Could the reduction of violence also be the consequence of reduced infiltration? And could a reduction in the numbers of terrorist cadre present in Jammu and Kashmir be responsible for the lowered violence? It is impossible to verify Indian intelligence estimates of cross-border movement, but most analysts agree that infiltration fell to negligible levels in December 2003, after a ceasefire came into force along the Line of Control (LoC). According to the Ministry of Home Affairs, last year 2,841 incidents of firing occurred across the LoC, down from the 5,767 cases in 2002 and the 4,134 cases in 2001. Last year saw no sharp spikes in firing across the LoC during the summer, and into the autumn. Whereas 1,352 incidents of border fire were reported in June 2002, only 392 were reported in June 2003. In October 2001, there were 848 fire exchanges across the LoC; last October there were just 265. Given that most LoC exchanges are triggered by covering fire from the Pakistani side in order to protect infiltrating groups, the figures suggest scaled-back infiltration for much of the year.

However, the fact is that jehadi groups did not loose as many cadre in 2003 as in past years, and therefore did not require much replenishment. Informed sources told Frontline that there was no hard intelligence to suggest that there was any panic among terrorist groups in Jammu and Kashmir, and there was little evidence to indicate that field leaders are demanding more personnel. Although there has been some shortage of fund among jehadi groups, it seems to be a result of the dislocation caused by the elimination of top leaders, rather than a closure of the pipeline from Pakistan. Nor is there evidence, as yet, that the Pakistani intelligence establishment has actually closed down terror camps on any significant scale. Evidence of Pakistan's intentions in Jammu and Kashmir will be known only this summer, when it will become clear whether a de-escalation of its state-run jehad is in fact under way or whether December's events were only a tactical move to placate the United States of America, and get dialogue going.

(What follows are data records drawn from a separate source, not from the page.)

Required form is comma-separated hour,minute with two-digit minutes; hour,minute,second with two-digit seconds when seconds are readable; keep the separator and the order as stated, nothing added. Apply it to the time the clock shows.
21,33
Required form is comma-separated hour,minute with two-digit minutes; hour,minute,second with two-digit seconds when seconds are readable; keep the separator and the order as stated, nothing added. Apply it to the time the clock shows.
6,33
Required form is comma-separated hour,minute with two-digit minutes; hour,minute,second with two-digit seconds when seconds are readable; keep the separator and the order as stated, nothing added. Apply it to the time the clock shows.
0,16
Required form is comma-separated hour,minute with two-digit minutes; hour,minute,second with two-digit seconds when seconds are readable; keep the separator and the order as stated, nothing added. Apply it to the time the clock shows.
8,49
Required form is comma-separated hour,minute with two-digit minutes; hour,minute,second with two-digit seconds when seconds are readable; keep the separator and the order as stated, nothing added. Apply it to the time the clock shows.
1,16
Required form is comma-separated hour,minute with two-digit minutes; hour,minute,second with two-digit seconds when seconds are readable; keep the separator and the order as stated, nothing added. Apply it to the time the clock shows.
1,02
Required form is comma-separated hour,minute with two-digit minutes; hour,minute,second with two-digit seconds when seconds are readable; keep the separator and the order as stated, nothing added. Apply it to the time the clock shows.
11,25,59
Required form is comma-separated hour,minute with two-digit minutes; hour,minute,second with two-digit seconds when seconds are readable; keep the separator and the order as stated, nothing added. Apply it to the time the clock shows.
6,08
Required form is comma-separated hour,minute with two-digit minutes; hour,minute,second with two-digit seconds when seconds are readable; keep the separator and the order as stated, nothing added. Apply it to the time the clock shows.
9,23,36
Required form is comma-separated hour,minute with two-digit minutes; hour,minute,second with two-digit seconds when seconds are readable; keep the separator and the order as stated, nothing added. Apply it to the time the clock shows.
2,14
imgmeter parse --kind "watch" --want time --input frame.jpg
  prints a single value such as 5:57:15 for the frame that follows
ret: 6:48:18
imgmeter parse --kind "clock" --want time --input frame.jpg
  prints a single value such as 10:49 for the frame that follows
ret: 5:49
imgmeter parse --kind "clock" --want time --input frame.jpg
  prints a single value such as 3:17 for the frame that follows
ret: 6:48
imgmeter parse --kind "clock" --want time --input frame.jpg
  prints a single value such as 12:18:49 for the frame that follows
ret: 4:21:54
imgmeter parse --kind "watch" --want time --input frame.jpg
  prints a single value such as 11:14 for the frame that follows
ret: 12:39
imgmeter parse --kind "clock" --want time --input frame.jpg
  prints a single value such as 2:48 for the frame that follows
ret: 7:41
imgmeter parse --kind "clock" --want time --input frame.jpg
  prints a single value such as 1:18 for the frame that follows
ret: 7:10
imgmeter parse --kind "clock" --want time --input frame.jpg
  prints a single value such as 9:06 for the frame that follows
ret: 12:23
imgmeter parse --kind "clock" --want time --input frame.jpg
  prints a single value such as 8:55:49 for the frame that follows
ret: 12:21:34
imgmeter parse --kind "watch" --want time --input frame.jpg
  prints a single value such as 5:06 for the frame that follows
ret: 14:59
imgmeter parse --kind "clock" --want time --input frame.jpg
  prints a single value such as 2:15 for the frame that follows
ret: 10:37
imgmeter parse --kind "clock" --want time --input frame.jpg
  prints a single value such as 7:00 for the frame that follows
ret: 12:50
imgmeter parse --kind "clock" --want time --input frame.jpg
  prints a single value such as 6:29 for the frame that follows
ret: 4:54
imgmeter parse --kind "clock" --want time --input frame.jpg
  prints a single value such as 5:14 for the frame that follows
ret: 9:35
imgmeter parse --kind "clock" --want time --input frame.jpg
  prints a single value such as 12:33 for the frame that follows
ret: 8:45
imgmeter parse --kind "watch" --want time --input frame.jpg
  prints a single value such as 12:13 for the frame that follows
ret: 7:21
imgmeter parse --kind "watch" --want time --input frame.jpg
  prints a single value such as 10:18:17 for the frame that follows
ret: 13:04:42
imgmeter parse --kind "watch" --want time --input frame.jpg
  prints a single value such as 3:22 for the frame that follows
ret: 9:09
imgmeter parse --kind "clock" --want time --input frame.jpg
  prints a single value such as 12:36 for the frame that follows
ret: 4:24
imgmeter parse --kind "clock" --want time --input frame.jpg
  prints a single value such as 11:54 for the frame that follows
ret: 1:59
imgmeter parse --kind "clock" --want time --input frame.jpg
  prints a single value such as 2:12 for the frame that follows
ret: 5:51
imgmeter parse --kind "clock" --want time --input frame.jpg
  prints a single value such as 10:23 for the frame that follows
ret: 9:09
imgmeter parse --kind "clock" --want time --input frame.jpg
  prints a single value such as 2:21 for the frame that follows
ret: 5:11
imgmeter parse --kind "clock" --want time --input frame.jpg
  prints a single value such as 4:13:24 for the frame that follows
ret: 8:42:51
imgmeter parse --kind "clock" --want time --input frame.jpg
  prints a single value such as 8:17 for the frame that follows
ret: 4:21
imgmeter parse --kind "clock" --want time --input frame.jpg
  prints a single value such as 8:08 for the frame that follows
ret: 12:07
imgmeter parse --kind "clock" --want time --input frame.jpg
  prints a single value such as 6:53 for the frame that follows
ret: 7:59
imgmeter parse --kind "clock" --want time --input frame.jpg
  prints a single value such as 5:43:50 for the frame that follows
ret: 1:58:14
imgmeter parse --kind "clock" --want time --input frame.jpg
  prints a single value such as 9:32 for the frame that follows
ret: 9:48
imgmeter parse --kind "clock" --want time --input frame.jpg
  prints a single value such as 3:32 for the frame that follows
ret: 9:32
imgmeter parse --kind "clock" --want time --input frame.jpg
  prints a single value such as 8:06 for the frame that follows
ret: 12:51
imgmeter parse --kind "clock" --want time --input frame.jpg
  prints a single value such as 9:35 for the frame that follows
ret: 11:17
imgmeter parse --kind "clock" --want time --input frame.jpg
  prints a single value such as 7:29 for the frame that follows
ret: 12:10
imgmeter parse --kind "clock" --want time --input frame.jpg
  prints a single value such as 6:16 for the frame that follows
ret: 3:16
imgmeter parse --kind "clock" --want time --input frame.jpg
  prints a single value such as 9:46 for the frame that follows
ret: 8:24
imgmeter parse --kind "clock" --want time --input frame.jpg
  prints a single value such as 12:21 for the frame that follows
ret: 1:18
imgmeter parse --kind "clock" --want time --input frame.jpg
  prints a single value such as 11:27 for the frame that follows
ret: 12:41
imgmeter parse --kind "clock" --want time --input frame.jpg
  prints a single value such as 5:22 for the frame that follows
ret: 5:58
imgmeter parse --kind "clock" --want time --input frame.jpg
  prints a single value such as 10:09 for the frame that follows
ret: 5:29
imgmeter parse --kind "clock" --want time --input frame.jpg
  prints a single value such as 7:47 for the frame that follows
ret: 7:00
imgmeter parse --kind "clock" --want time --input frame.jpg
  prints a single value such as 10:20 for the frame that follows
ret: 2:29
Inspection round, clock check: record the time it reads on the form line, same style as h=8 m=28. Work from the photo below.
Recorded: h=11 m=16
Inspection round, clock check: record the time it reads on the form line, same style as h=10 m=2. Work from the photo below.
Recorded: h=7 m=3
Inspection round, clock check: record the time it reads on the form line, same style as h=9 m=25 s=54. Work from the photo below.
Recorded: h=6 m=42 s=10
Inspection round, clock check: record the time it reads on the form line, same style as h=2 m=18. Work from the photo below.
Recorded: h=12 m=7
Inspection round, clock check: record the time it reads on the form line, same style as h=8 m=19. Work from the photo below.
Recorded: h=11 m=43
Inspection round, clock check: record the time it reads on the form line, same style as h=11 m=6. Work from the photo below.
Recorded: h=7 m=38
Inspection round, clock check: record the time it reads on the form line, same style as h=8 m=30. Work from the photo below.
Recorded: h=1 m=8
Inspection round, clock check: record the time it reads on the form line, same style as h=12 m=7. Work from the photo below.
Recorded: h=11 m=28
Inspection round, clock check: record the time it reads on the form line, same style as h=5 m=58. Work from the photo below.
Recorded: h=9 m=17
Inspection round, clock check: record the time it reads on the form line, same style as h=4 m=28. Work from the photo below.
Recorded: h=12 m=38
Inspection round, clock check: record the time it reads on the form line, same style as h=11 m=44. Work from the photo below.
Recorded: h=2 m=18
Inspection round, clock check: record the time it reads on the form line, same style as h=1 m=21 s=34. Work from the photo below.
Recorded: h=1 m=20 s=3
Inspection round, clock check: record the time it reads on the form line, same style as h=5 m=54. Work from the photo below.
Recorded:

The venomous response to the peace process from the Hizbul Mujahideen and the Jamait-ul-Mujahideen, both closely allied to the Pakistani military establishment, suggests that the country is keeping its options open. There is little sign, either, that Musharraf's recent ban on jehadi activities is being implemented. The January 8 issue of the Lashkar-e-Toiba-affiliated journal Ghazwa, for example, carries an epic-style fiction in which a Pakistani child at the Wagah border asks his father how to identify Indian soldiers. "The soldier who is patting your cheeks loves you," the father replies, "he is good. He is a Pakistani soldier. The others, who are dark-skinned midgets, are the Hindu soldiers that you have to kill after receiving jehad training." Indian officials are keeping their fingers crossed, but would do well to also keep their powder dry.